Derek Wilson came for the mountain vista. He stayed for the neighbourhood.
Now, 20 years later, he’s become the unofficial historian of Port Moody’s Glenayre neighbourhood in the shadow of Burnaby Mountain as the community prepares to celebrate its 60th anniversary on July 14.
Wilson said he and his wife were first attracted to the 1950s-era subdivision of single-family homes on curvaceous streets because of its proximity to the trails of nearby Burnaby Mountain along its western edge. But they discovered the placid suburban oasis extended beyond the forested slopes across the expansive lawns and through the gardens of the planned community.
“There’s only two streets to get into and out of the neighbourhood, so it’s somewhat cut off,” Wilson said.

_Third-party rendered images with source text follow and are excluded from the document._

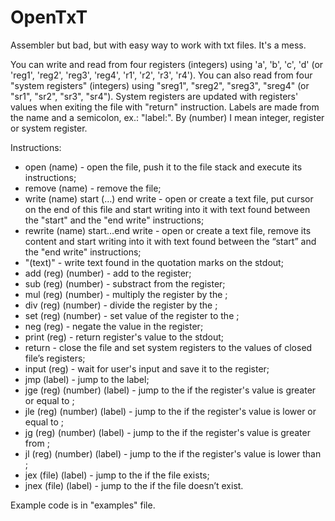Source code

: # OpenTxT
Assembler but bad, but with easy way to work with txt files. It's a mess.


You can write and read from four registers (integers) using 'a', 'b', 'c', 'd' (or 'reg1', 'reg2', 'reg3', 'reg4', 'r1', 'r2', 'r3', 'r4').
You can also read from four "system registers" (integers) using "sreg1", "sreg2", "sreg3", "sreg4" (or "sr1", "sr2", "sr3", "sr4").
System registers are updated with registers' values when exiting the file with "return" instruction.
Labels are made from the name and a semicolon, ex.: "label:".
By (number) I mean integer, register or system register. 


Instructions:
- open (name) - open the file, push it to the file stack and execute its instructions;
- remove (name) - remove the file;
- write (name) start (…) end write - open or create a text file, put cursor on the end of this file and start writing into it with text found between the "start" and the "end write" instructions;
- rewrite (name) start…end write - open or create a text file, remove its content and start writing into it with text found between the “start” and the "end write" instructions;
- "(text)" - write text found in the quotation marks on the stdout;
- add (reg) (number) - add <number> to the register;
- sub (reg) (number) - substract <number> from the register;
- mul (reg) (number) - multiply the register by the <number>;
- div (reg) (number) - divide the register by the <number>;
- set (reg) (number) - set value of the register to the <value>;
- neg (reg) - negate the value in the register;
- print (reg) - return register's value to the stdout;
- return - close the file and set system registers to the values of closed file’s registers;
- input (reg) - wait for user's input and save it to the register;
- jmp (label) - jump to the label;
- jge (reg) (number) (label) - jump to the <label> if the register's value is greater or equal to <number>;
- jle (reg) (number) (label) - jump to the <label> if the register's value is lower or equal to <number>;
- jg (reg) (number) (label) - jump to the <label> if the register's value is greater from <number>;
- jl (reg) (number) (label) - jump to the <label> if the register's value is lower than <number>;
- jex (file) (label) - jump to the <label> if the file exists;
- jnex (file) (label) - jump to the <label> if the file doesn’t exist.

  
Example code is in "examples" file.
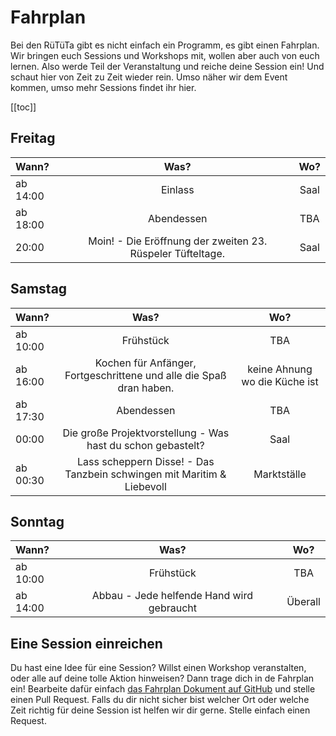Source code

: # Fahrplan

Bei den RüTüTa gibt es nicht einfach ein Programm, es gibt einen Fahrplan. Wir bringen euch Sessions und Workshops mit, wollen aber auch von euch lernen. Also werde Teil der Veranstaltung und reiche deine Session ein! 
Und schaut hier von Zeit zu Zeit wieder rein. Umso näher wir dem Event kommen, umso mehr Sessions findet ihr hier.

[[toc]]

## Freitag

| Wann? | Was? | Wo? |
|:---|:---:|:---:|
| ab 14:00 | Einlass  | Saal |
| ab 18:00 | Abendessen  | TBA |
| 20:00 | Moin! - Die Eröffnung der zweiten 23. Rüspeler Tüfteltage.  | Saal |

## Samstag

| Wann? | Was? | Wo? |
|:---|:---:|:---:|
| ab 10:00 | Frühstück  | TBA |
| ab 16:00 | Kochen für Anfänger, Fortgeschrittene und alle die Spaß dran haben. | keine Ahnung wo die Küche ist |
| ab 17:30 | Abendessen  | TBA |
| 00:00 | Die große Projektvorstellung - Was hast du schon gebastelt? | Saal |
| ab 00:30 | Lass scheppern Disse! - Das Tanzbein schwingen mit Maritim & Liebevoll  | Marktställe |

## Sonntag

| Wann? | Was? | Wo? |
|:---|:---:|:---:|
| ab 10:00 | Frühstück  | TBA |
| ab 14:00 | Abbau - Jede helfende Hand wird gebraucht | Überall |

## Eine Session einreichen
Du hast eine Idee für eine Session? Willst einen Workshop veranstalten, oder alle auf deine tolle Aktion hinweisen? Dann trage dich in de Fahrplan ein!
Bearbeite dafür einfach [das Fahrplan Dokument auf GitHub](https://github.com/chaostreff-flensburg/ruetueta-web/edit/master/content/fahrplan.md) und stelle einen Pull Request. Falls du dir nicht sicher bist welcher Ort oder welche Zeit richtig für deine Session ist helfen wir dir gerne. Stelle einfach einen Request.
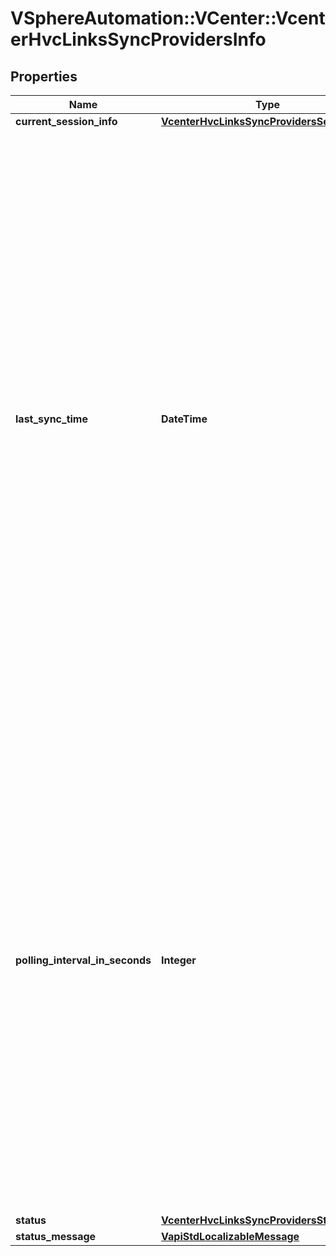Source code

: # VSphereAutomation::VCenter::VcenterHvcLinksSyncProvidersInfo

## Properties
Name | Type | Description | Notes
------------ | ------------- | ------------- | -------------
**current_session_info** | [**VcenterHvcLinksSyncProvidersSessionInfo**](VcenterHvcLinksSyncProvidersSessionInfo.md) |  | [optional] 
**last_sync_time** | **DateTime** | Last sync time for the provider. This indicates the last time that either a background sync or a force sync was started for the provider Warning: This attribute is available as Technology Preview. These are early access APIs provided to test, automate and provide feedback on the feature. Since this can change based on feedback, VMware does not guarantee backwards compatibility and recommends against using them in production environments. Some Technology Preview APIs might only be applicable to specific environments. | [optional] 
**polling_interval_in_seconds** | **Integer** | Sync Polling interval between local and remote replicas for the provider Warning: This attribute is available as Technology Preview. These are early access APIs provided to test, automate and provide feedback on the feature. Since this can change based on feedback, VMware does not guarantee backwards compatibility and recommends against using them in production environments. Some Technology Preview APIs might only be applicable to specific environments. | 
**status** | [**VcenterHvcLinksSyncProvidersStatus**](VcenterHvcLinksSyncProvidersStatus.md) |  | 
**status_message** | [**VapiStdLocalizableMessage**](VapiStdLocalizableMessage.md) |  | [optional] 


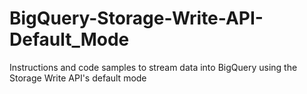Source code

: # BigQuery-Storage-Write-API-Default_Mode
Instructions and code samples to stream data into BigQuery using the Storage Write API's default mode
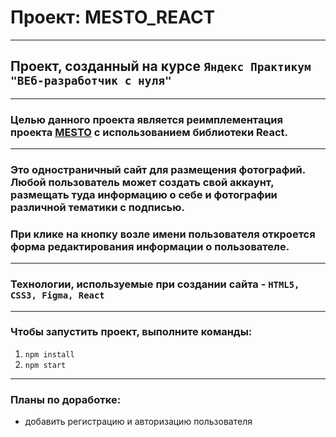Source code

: # Проект: MESTO_REACT
---

## Проект, созданный на курсе `Яндекс Практикум "ВЕб-разработчик с нуля"`
***
### Целью данного проекта является реимплементация проекта [MESTO](https://github.com/PolinaLashchanka/mesto) с использованием библиотеки React.
***
### Это одностраничный сайт для размещения фотографий. Любой пользователь может создать свой аккаунт, размещать туда информацию о себе и фотографии различной тематики с подписью.
### При клике на кнопку возле имени пользователя откроется форма редактирования информации о пользователе.
***
### Технологии, используемые при создании сайта - `HTML5, CSS3, Figma, React`
***
### Чтобы запустить проект, выполните команды:
1. `npm install`
2. `npm start`
***
### Планы по доработке: 
- добавить регистрацию и авторизацию пользователя

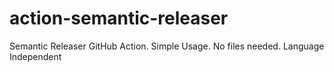 # action-semantic-releaser
Semantic Releaser GitHub Action. Simple Usage. No files needed. Language Independent
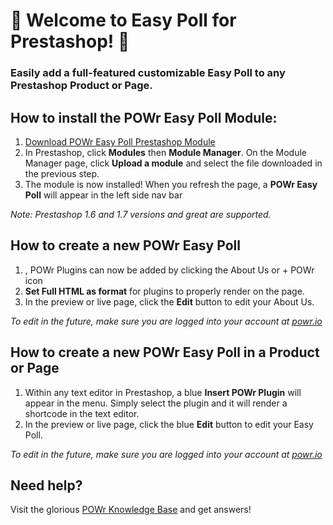 # 🎉 Welcome to Easy Poll for Prestashop! 🎉

### Easily add a full-featured customizable Easy Poll to any Prestashop Product or Page.

## How to install the POWr Easy Poll Module:
<ol>
  <li><a href="https://cdn.jsdelivr.net/gh/superpowr/powr_for_prestashop/powreasypoll.zip">Download POWr Easy Poll Prestashop Module</a></li>
  <li>In Prestashop, click <b>Modules</b> then <b>Module Manager</b>. On the Module Manager page, click <b>Upload a module</b> and select the file downloaded in the previous step.</li>
  <li> The module is now installed! When you refresh the page, a <b>POWr Easy Poll</b> will appear in the left side nav bar</li>
</ol>

<i>Note: Prestashop 1.6 and 1.7 versions and great are supported.</i>

## How to create a new POWr Easy Poll
<ol>
	<li>, POWr Plugins can now be added by clicking the About Us or + POWr icon</li>
	<li><b>Set Full HTML as format</b> for plugins to properly render on the page.</li>
	<li>In the preview or live page, click the <b>Edit</b> button to edit your About Us.</li>
</ol>
<i>To edit in the future, make sure you are logged into your account at <a href="https://www.powr.io">powr.io</a></i>
<br/>

## How to create a new POWr Easy Poll in a Product or Page
<ol>
	<li>Within any text editor in Prestashop, a blue <b>Insert POWr Plugin</b> will appear in the menu. Simply select the plugin and it will render a shortcode in the text editor.</li>
	<li>In the preview or live page, click the blue <b>Edit</b> button to edit your Easy Poll.</li>
</ol>
<i>To edit in the future, make sure you are logged into your account at <a href="https://www.powr.io">powr.io</a></i>
<br/>


## Need help?
Visit the glorious [ POWr Knowledge Base](https://www.powr.io/knowledge-base) and get answers!
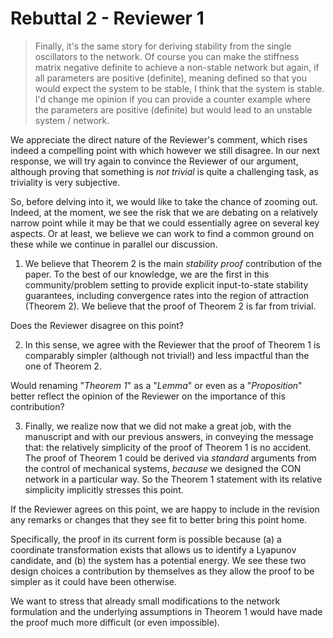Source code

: # Rebuttal 2 - Reviewer 1

> Finally, it's the same story for deriving stability from the single oscillators to the network. Of course you can make the stiffness matrix negative definite to achieve a non-stable network but again, if all parameters are positive (definite), meaning defined so that you would expect the system to be stable, I think that the system is stable. I'd change me opinion if you can provide a counter example where the parameters are positive (definite) but would lead to an unstable system / network.

We appreciate the direct nature of the Reviewer's comment, which rises indeed a compelling point with which however we still disagree. In our next response, we will try again to convince the Reviewer of our argument, although proving that something is _not trivial_ is quite a challenging task, as triviality is very subjective.

So, before delving into it, we would like to take the chance of zooming out. Indeed, at the moment, we see the risk that we are debating on a relatively narrow point while it may be that we could essentially agree on several key aspects. Or at least, we believe we can work to find a common ground on these while we continue in parallel our discussion.

1. We believe that Theorem 2 is the main _stability proof_ contribution of the paper. To the best of our knowledge, we are the first in this community/problem setting to provide explicit input-to-state stability guarantees, including convergence rates into the region of attraction (Theorem 2). We believe that the proof of Theorem 2 is far from trivial.

Does the Reviewer disagree on this point?

2. In this sense, we agree with the Reviewer that the proof of Theorem 1 is comparably simpler (although not trivial!) and less impactful than the one of Theorem 2.

Would renaming "_Theorem 1_" as a "_Lemma_" or even as a "_Proposition_" better reflect the opinion of the Reviewer on the importance of this contribution?

3. Finally, we realize now that we did not make a great job, with the manuscript and with our previous answers, in conveying the message that: the relatively simplicity of the proof of Theorem 1 is no accident.
The proof of Theorem 1 could be derived via _standard_ arguments from the control of mechanical systems, _because_ we designed the CON network in a particular way. So the Theorem 1 statement with its relative simplicity implicitly stresses this point.

If the Reviewer agrees on this point, we are happy to include in the revision any remarks or changes that they see fit to better bring this point home.

Specifically, the proof in its current form is possible because (a) a coordinate transformation exists that allows us to identify a Lyapunov candidate, and (b) the system has a potential energy. We see these two design choices a contribution by themselves as they allow the proof to be simpler as it could have been otherwise.

We want to stress that already small modifications to the network formulation and the underlying assumptions in Theorem 1 would have made the proof much more difficult (or even impossible).
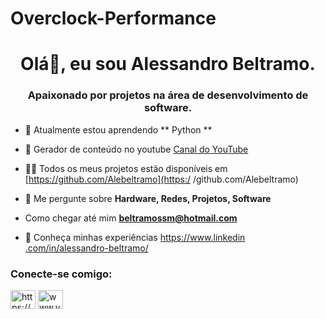 # Overclock-Performance
<h1 align="center">Olá👋, eu sou Alessandro Beltramo.</h1>
<h3 align="center">Apaixonado por projetos na área de desenvolvimento de software.</h3>

- 🌱 Atualmente estou aprendendo ** Python **

- 👯 Gerador de conteúdo no youtube [Canal do YouTube](www.youtube.com/@overclockperformance)

- 👨‍💻 Todos os meus projetos estão disponíveis em [https://github.com/Alebeltramo](https:/ /github.com/Alebeltramo)

- 💬 Me pergunte sobre **Hardware, Redes, Projetos, Software**

- Como chegar até mim **beltramossm@hotmail.com**

- 📄 Conheça minhas experiências [https://www.linkedin .com/in/alessandro-beltramo/](https://www.linkedin.com/in/alessandro-beltramo/)

<h3 align="left">Conecte-se comigo:</h3>
<p align="left" ">
<a href="https://linkedin.com/in/https://www.linkedin.com/in/alessandro-beltramo/" target="blank"><img align="center" src=" https://raw.githubusercontent.com/rahuldkjain/github-profile-readme-generator/master/src/images/icons/Social/linked-in-alt.svg" alt="https://www.linkedin.com /in/alessandro-beltramo/" height="30" width="40" /></a>
<a href="https://www.youtube.com/c/www.youtube.com/@overclockperformance" target="blank"><img align="center" src="https://raw.githubusercontent.com/rahuldkjain/github-profile-readme-generator/master/src/images/icons/Social/youtube.svg" alt="www.youtube.com/@overclockperformance" height="30" width="40" /></a>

The lack of through streets slowed the pace of life because anyone driving in Glenayre also lived there. Plus motorists always have to be vigilant of pedestrians, as the neighbourhood has no sidewalks.
Glenayre was originally supposed to be much busier and more dense. When developers bought the 465-acre tract of forest from the city at $100 an acre in the mid-1950s, they proposed to build 1,500 homes, which would have doubled Port Moody’s population of 2,700. But low capacity in the sewer and water lines forced them to scale back their plans to 500 homes.
As the car was king back then, there was no provision for retail or services in the development; residents could drive up North Road to Burquitlam or to the Golden Mile along Columbia Street in neighbouring New Westminster to fill the trunks of their Buicks with everything they needed.
Instead, Glenayre school became the community’s focal point, where neighbours congregated twice a day delivering and retrieving their kids from classes, stopping to exchange news and gossip.
Wilson said many childhood friendships have been formed at Art Wilkinson Park, where an old pile of dirt becomes a defacto toboggan hill in snowy winters, and at the spray pool in Ailsa Park.
Teenagers hung out and copped cigarettes at Ky’s Convenience Store at the corner of Glenayre Drive and Clarke Road. It closed two years ago.
Wilson said an active community association has also worked hard to keep the neighbourly vibe alive by organizing events like an annual Easter egg hunt, Halloween fireworks display and summer picnic. In 1993, residents even banded together to build a new community centre that houses space for a pre-school, events and meetings.
“It’s activities like that that bring out residents, create a basic sense of community,” Wilson said. “It’s a greater sense of friendliness and empathy.”
But how much longer it can last in the face of rising property values that limit opportunities for young families to buy homes in the neighbourhood is anybody’s guess, Wilson said.
Already there are pockets where properties have been sold and the new owners have elected to replace their mid-century single-storey rancher with expansive dwellings shrouded by fences and high hedges.
“It’s kind of a harbinger of changing times,” he said. “We’re not immune.”
• Glenayre will celebrate its 60th anniversary as part of Glenayre Day, the neighbourhood’s annual picnic at the Glenayre Community Centre (492 Glencoe Dr.) on July 14, from 11 a.m. to 4 p.m.